Grant Ellsworth Fights Hodgkin's Lymphoma

Grant Ellsworth Fights Hodgkin's Lymphoma

Thirteen months is a long time to go without a good night's sleep. The torture of sleeping only three hours at a time was making Grant Ellsworth fear that this ordeal would last forever. He blamed the insomnia on night sweats and the itching he felt everywhere on his body. Ceaseless, day-and-night itching that would only relent if he took a cold shower.

Grant was 24, and a junior at Brigham Young University, in Utah. The question of how to stop the itching, which had started in 2001, confounded nearly a dozen dermatologists, allergists and ear, nose and throat specialists. One doctor prescribed more exposure to ultra-violet light; Grant remembers that his regular visits to a tanning salon gave him a brown glow in the cold months of a Utah winter.

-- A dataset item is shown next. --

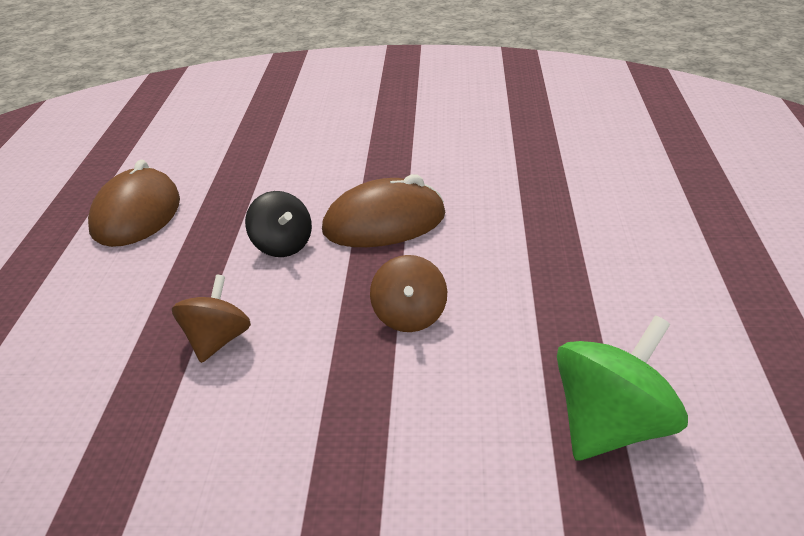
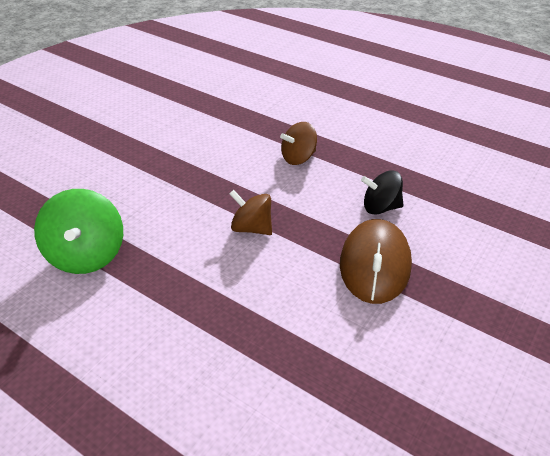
camera: 120 degrees right, 10 degrees up
brown mouse [88,160,180,247] -> none
brown spinning top [172,275,251,363] -> brown spinning top turned 105 degrees clockwise [280,122,317,165]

"I was starting to feel very frustrated when none of the treatments or prescriptions from the doctors made any difference to my condition," says Grant, who was also trying to get through an aggressive load of electrical engineering courses at the time. "After over a year of these ineffective treatments, I think even the doctors were feeling pretty frustrated that I wasn't getting any better."

Finally, a Diagnosis

A dermatologist at the University of Utah Hospital, in Salt Lake City, Utah, finally struck upon the idea to refer Grant to an oncologist. The results of a regular X-ray examination revealed that he had Hodgkin's Lymphoma, a type of cancer that happens to often cause an insatiable feeling of itching.

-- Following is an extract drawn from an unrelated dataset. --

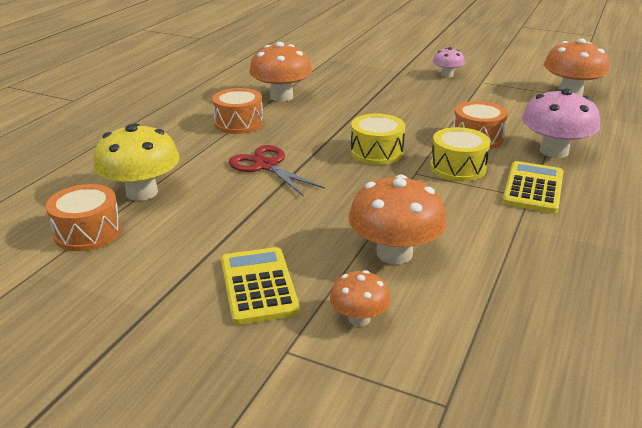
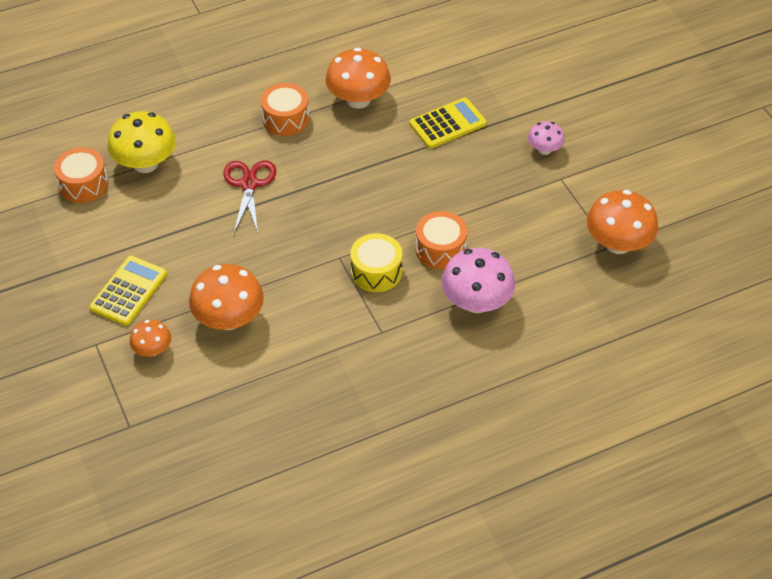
camera: 40 degrees right, 20 degrees up
yellow drum [351,114,405,165] -> none
yellow calculator [502,161,563,213] -> yellow calculator moved to [409,98,487,149]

"It may sound unusual, but more than anything I felt relief. Doctors had finally identified what was going wrong inside me and could recommend a treatment that would help," remembers Grant. "Coping with the idea that I was only 24-years old and had cancer was rattling, of course, but I think I was basically upbeat about my chances for recovery."

Though a committed, "A", student, Grant had no other choice but to withdraw indefinitely from BYU for medical reasons. He started an intense regimen of chemotherapy and radiotherapy treatments, which provided almost immediate palliative relief from the itching. Freed from the burden of scratchy skin, he nonetheless felt intense nausea and other grueling side effects that commonly affect cancer patients undergoing chemotherapy.

He managed to fight through the experience and come out with a clean bill of health. After four months of treatment, his doctors believed the cancer was beaten.

Grant completed his college degree and took an engineering job in Salt Lake City, but realized, before long, that this life-changing experience with cancer had also changed what he wanted from his life, especially in a professional sense. His frequent visits to the hospital and his interactions with doctors had inspired him to become a physician and tend to the sick as, in his words, "my heroic doctors had cared for me."

Enthusiastic, Grant enrolled in biochemistry, anatomy, physiology, and the full battery of science courses that are prerequisites for applying to medical school. He was aiming to start his four year degree by the time he was 29.

The Cancer Recurs

Again, in the midst of his coursework, doctors revealed that his health problems—which included less intense itching—were due to a recurring case of lymphatic cancer. Grant's treatments would include chemo and radiation therapy in addition to a bone marrow transplant.

By this time, the Huntsman Cancer Center in Salt Lake City had upgraded its technology for treating cancer with radiotherapy. They had installed technology from Varian Medical Systems that could deliver intensity-modulated radiation therapy (IMRT), a new approach for delivering radiation beams more accurately than had been possible before. With IMRT, doctors can shape the beams to match the three-dimensional shape and size of the targeted tissues, and spare the delicate surrounding tissues.

"My doctor told me that I couldn't have been treated with radiotherapy if it weren't for IMRT," says Grant, who, even in the hospital, was still making plans for his career. "My doctor was very encouraging and told me I wouldn't have a problem being admitted into a good medical school."

The same week that doctors completed Grant's five week course of radiotherapy, he took the MCAT, a standardized admission test required to enter American medical schools. His prognosis looked good, and about a year later in the fall of 2008, he entered as a first year medical student at the University of Utah.

Grant is now considering a career in radiation oncology.